— JOB —
State the number of lines in these records holding "Panavia". Say nothing more.

— INFORMATION —
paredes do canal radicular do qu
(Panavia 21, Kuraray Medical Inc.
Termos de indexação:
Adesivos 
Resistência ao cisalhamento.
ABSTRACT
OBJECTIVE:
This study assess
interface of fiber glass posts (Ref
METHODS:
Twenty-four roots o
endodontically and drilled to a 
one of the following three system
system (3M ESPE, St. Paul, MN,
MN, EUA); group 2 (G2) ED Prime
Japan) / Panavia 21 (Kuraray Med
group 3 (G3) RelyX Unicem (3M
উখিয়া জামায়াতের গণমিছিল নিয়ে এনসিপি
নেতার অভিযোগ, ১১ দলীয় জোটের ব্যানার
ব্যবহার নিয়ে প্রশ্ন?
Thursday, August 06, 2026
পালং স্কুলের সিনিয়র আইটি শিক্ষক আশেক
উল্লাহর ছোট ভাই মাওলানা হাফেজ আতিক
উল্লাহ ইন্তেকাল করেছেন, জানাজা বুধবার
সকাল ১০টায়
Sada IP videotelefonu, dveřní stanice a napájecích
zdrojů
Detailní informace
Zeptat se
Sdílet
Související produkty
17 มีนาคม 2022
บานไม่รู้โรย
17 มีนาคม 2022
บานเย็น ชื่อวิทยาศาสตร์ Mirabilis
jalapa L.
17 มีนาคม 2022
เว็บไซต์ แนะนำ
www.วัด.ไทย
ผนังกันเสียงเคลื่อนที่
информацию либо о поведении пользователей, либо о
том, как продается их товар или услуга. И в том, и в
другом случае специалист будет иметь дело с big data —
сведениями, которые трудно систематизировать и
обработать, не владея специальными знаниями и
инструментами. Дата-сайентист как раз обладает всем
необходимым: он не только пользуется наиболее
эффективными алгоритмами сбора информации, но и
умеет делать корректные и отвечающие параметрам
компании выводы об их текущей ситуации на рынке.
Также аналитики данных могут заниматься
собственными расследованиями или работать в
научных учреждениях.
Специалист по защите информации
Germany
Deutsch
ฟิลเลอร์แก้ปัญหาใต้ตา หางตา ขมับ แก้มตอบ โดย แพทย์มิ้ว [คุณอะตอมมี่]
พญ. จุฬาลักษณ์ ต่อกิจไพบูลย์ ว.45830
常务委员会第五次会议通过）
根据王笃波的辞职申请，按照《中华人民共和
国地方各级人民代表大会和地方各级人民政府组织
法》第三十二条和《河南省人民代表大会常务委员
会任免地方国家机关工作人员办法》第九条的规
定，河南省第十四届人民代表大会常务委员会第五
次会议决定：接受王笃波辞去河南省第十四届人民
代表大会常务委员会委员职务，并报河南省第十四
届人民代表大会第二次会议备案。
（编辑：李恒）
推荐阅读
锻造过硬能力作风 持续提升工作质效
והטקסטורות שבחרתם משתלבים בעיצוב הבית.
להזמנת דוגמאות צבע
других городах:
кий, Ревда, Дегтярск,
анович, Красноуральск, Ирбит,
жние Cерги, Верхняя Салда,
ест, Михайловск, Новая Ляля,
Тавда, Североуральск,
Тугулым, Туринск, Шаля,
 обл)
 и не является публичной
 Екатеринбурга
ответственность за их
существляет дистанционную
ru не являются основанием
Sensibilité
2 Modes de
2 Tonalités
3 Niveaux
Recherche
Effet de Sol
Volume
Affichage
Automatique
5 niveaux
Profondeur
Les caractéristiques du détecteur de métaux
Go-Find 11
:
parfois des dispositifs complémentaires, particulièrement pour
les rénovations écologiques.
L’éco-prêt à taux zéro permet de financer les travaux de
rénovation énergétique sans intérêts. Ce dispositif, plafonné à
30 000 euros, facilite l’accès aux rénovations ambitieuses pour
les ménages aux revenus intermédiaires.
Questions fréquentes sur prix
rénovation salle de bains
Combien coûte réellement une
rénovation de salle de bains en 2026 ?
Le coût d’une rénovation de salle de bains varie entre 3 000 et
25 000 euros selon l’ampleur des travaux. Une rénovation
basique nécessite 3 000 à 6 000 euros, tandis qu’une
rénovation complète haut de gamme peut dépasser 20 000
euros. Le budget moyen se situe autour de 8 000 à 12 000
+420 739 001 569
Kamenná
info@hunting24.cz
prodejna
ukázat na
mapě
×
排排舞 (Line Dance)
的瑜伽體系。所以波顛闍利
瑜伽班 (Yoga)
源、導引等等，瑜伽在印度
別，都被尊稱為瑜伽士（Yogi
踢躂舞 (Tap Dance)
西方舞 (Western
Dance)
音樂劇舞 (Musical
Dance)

— ANSWER FOR THE TASK —
2